Professor Ato Essuman, Chairman of the West African Examinations Council (WAEC), believes that free secondary education in Ghana will be meaningless unless it is accompanied by skill development for students.
Although he believes the concept of Free Senior High School (SHS) is admirable, his worry, however, is that it falls short of teacher development and providing students with the necessary skills for the world of work or further education.
Prof. Essuman said this as the keynote speaker at the 2023 edition of Achimota Speaks at the Ghana Academy of Arts and Sciences on Thursday.
The theme of the event was “The Governance, Management, and Financing of Secondary Education in Ghana.”
“The argument about free secondary education is about access and not enough about the content and the outcomes expected. Matters about skills development, teacher orientation, reorientation and training and development as well as new pedagogical approaches are less stressed.
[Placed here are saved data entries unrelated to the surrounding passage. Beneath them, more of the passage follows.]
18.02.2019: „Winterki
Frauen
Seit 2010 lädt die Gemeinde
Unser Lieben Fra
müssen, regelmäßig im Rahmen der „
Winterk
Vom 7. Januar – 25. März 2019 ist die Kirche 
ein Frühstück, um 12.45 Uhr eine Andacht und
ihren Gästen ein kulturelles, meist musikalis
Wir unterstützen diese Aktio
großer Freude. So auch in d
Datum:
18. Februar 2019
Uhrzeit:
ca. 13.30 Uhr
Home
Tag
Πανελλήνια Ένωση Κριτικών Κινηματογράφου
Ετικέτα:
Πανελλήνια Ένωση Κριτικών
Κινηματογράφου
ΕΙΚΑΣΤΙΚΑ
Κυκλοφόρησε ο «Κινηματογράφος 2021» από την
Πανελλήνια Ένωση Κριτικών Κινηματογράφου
Clearly, fair attention to all these is likely to produce students ready to transition either to the tertiary level or the world of work.”
He continued to say, “the policy of making secondary education free and available to all is a lofty one but such a goal will be useless and needlessly expensive if all it does is to create opportunity and give young people access without the skills that will make them great assets for the nation development or otherwise, the problems would continue to compound.”
Prof. Essuman, who is also the Dean of Education and Entrepreneurship at Methodist University College in Ghana, poked holes in what he feels to be the poor implementation of free secondary education in the country.
This, he blames for the numerous difficulties that have beset such initiatives.
“Implementing free secondary education in Ghana may have been desirable if a gradualist approach and phased implementation of the program had been adopted. Learning from other countries’ experiences may have led to better management of the policy.
“With the problem of inadequate resources and delays in funds released to schools, a strategy for mean testing to target the poor and the vulnerable could have been adopted. I do not think that as a country we have many options.”